THE DATA:

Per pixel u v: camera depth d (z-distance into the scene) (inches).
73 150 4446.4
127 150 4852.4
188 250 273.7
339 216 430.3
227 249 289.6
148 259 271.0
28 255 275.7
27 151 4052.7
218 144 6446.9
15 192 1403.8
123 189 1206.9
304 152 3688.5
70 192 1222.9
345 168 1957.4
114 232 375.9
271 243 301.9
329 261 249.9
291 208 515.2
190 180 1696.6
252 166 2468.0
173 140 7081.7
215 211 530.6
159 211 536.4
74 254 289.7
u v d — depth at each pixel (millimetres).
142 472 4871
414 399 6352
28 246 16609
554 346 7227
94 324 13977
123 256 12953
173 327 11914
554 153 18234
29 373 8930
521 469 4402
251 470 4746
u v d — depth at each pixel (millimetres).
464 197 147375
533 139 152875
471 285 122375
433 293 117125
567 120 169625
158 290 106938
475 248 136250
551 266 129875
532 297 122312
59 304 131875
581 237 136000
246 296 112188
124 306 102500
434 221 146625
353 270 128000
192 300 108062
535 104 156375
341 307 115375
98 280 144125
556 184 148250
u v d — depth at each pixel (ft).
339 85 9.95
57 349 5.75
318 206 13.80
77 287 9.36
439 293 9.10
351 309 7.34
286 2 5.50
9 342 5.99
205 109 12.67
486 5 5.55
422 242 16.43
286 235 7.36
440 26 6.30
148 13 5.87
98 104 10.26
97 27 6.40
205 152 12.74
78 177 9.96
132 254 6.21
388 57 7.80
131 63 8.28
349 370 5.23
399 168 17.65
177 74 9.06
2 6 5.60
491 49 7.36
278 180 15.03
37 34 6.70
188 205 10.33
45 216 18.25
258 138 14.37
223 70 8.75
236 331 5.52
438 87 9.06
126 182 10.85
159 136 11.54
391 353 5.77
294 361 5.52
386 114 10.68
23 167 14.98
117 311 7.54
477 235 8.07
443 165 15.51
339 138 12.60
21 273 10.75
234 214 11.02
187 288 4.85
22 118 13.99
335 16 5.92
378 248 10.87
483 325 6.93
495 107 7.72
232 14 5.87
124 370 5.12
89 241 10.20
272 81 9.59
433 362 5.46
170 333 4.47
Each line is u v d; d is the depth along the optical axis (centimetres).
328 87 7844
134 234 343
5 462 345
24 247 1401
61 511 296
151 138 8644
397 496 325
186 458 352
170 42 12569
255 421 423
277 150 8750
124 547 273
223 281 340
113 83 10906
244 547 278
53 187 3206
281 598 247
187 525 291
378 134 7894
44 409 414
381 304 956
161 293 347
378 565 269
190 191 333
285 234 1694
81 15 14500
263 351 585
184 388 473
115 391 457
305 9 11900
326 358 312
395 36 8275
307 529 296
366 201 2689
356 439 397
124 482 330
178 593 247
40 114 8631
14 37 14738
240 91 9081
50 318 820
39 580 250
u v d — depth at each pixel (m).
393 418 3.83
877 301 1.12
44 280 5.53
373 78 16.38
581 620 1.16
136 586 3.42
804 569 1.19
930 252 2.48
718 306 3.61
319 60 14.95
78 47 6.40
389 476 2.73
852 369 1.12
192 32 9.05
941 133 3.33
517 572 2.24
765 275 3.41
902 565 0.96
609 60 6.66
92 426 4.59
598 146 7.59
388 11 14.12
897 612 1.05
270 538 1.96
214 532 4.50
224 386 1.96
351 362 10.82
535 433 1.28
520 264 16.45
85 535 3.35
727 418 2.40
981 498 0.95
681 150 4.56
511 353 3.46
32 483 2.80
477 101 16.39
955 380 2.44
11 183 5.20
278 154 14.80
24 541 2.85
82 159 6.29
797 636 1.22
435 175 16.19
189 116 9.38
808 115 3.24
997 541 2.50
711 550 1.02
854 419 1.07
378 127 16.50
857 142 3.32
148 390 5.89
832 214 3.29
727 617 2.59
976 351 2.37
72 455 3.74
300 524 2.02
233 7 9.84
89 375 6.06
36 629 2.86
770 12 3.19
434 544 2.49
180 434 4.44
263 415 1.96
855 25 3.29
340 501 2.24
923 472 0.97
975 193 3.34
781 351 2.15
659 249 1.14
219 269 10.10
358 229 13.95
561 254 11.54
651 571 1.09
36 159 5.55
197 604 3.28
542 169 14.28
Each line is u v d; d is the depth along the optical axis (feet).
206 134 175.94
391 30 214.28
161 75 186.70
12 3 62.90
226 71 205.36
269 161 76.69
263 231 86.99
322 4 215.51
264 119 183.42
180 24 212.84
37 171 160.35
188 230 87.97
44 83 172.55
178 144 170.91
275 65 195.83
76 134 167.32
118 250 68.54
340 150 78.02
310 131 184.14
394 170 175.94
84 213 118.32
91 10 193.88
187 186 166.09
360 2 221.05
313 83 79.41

EXERCISE DIRECTIONS: Only those lines of the entries above that run from the line containing "188 205 10.33" to the line containing "930 252 2.48", both included, should be transcribed exactly.

ANSWER TO THIS TASK:
188 205 10.33
45 216 18.25
258 138 14.37
223 70 8.75
236 331 5.52
438 87 9.06
126 182 10.85
159 136 11.54
391 353 5.77
294 361 5.52
386 114 10.68
23 167 14.98
117 311 7.54
477 235 8.07
443 165 15.51
339 138 12.60
21 273 10.75
234 214 11.02
187 288 4.85
22 118 13.99
335 16 5.92
378 248 10.87
483 325 6.93
495 107 7.72
232 14 5.87
124 370 5.12
89 241 10.20
272 81 9.59
433 362 5.46
170 333 4.47
Each line is u v d; d is the depth along the optical axis (centimetres).
328 87 7844
134 234 343
5 462 345
24 247 1401
61 511 296
151 138 8644
397 496 325
186 458 352
170 42 12569
255 421 423
277 150 8750
124 547 273
223 281 340
113 83 10906
244 547 278
53 187 3206
281 598 247
187 525 291
378 134 7894
44 409 414
381 304 956
161 293 347
378 565 269
190 191 333
285 234 1694
81 15 14500
263 351 585
184 388 473
115 391 457
305 9 11900
326 358 312
395 36 8275
307 529 296
366 201 2689
356 439 397
124 482 330
178 593 247
40 114 8631
14 37 14738
240 91 9081
50 318 820
39 580 250
u v d — depth at each pixel (m).
393 418 3.83
877 301 1.12
44 280 5.53
373 78 16.38
581 620 1.16
136 586 3.42
804 569 1.19
930 252 2.48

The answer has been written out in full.